Experts are skeptical he could do it without Congress’ consent.
Updated 9:10 p.m.
DeSantis and Haley spar on China
DeSantis and Haley repeated familiar attacks on China. DeSantis quipped that Haley wrote a "love letter" to recruit Chinese business to South Carolina when she was governor. Fox News reported that Haley wrote to Chinese Ambassador Cui Tiankai in 2014 during her governorship, writing, "We consider your country a friend and are grateful for your contributions on the economic front." She recruited multiple Chinese companies to the state, including a fiberglass company with connections to the Chinese Communist Party.
Haley shot back that DeSantis accepted campaign support from a "Chinese" refrigerant company. McClatchy reported DeSantis held a 2022 rally at iGas USA, a Tampa-based refrigerant company, which has "backing from China." Its CEO wrote DeSantis a check in August for more than $11,000, McClatchy reported.
As Haley continued, DeSantis brought up how fact-checkers have not found "one instance of me recruiting a Chinese business" to Florida. That’s consistent with what PolitiFact has reported.
— Katie Sanders, PolitiFact
Updated 9:05 p.m.
What to know about a central bank digital currency
Social media has been rife with claims that the U.S. is instituting a central bank digital currency to replace paper currency and better control U.S. citizens. The claims are overblown.
A central bank digital currency is a digital form of central bank money that is widely available to the general public, according to the Federal Reserve. Most Americans already hold money in mostly digital form through bank accounts, apps and online transactions. A central bank digital currency would be a liability of the Federal Reserve, not a commercial bank, the Federal Reserve said.

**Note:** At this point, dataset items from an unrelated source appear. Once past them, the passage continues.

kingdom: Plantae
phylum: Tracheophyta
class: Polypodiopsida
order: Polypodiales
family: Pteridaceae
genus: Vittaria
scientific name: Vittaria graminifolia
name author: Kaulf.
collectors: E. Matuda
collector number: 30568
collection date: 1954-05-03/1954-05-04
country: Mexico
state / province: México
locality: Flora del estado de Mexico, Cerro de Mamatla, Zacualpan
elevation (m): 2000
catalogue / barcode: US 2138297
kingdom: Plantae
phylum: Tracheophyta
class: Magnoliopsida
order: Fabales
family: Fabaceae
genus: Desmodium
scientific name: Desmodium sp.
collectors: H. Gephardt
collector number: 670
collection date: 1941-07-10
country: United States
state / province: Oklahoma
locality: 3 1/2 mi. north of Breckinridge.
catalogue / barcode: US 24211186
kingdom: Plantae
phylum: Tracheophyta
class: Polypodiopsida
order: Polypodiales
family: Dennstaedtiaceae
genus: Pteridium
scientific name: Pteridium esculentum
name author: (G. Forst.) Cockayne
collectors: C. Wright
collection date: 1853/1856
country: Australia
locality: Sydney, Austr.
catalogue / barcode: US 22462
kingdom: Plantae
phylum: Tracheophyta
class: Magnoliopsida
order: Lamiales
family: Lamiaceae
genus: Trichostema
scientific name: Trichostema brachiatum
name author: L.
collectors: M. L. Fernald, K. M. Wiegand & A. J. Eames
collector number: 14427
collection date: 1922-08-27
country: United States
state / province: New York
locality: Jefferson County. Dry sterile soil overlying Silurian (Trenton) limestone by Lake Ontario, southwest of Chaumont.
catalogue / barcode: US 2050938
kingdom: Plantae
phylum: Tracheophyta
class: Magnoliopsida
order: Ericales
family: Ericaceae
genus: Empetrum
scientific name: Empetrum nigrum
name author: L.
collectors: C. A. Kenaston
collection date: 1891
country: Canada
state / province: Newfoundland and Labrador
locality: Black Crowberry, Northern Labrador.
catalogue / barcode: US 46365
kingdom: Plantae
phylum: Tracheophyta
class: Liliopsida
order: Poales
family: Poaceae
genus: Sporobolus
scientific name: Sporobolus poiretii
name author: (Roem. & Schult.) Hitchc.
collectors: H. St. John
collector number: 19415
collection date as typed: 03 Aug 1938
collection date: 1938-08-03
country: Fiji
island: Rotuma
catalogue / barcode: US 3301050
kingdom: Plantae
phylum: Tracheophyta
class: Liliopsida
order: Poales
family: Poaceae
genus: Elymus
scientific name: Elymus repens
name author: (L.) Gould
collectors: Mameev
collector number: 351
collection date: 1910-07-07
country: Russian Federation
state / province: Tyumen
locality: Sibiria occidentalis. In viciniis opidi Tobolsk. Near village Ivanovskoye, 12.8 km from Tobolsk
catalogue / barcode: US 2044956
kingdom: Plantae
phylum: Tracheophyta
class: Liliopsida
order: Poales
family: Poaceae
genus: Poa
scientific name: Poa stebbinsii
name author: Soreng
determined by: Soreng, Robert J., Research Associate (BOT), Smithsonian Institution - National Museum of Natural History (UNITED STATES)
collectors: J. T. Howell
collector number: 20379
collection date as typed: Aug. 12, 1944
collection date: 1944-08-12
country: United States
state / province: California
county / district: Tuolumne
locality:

Although central bank digital currency is being studied, there have been no formal proposals for such a system in the U.S., and it would take congressional action to install one.
Updated 9:02 p.m.
Haley on DeSantis and China
In November, Nikki Haley said Ron DeSantis "did something six months ago" akin to Nikki Haley recruiting Chinese companies to South Carolina. That’s False.
PolitiFact did not find any government reports or news stories that show Florida Gov. Ron DeSantis recruited Chinese companies to the state in the last six months.
Experts said that state governments typically have little to no involvement in whether a company expands, as those permits are obtained locally.
Updated 8:53 p.m.
Haley on gender-affirming care
Nikki Haley said "I said that if you have to be 18 to get a tattoo, you should have to be 18 to have anything done to change your gender."
Two-thirds of U.S. states allow minors to get tattoos if their parents consent.
Medical experts say the comparison isn’t sound: Tattoos are mostly cosmetic, while gender-affirming care is based on scientific research and in many cases is considered medically necessary.
Updated 8:34 p.m.
The moderators for the debate are SiriusXM podcast host Megyn Kelly, NewsNation anchor Elizabeth Vargas and Washington Free Beacon Editor-in-Chief Eliana Johnson.
Here’s how PolitiFact has rated statements made by the Republican presidential candidates using our Truth-O-Meter, which helps us rate claims based on their relative accuracy.
Chris Christie has been rated 107 times since 2011.
Ron DeSantis has been rated 54 times since 2013.
Nikki Haley has been rated 22 times since 2012.
Vivek Ramaswamy has been rated nine times since 2023.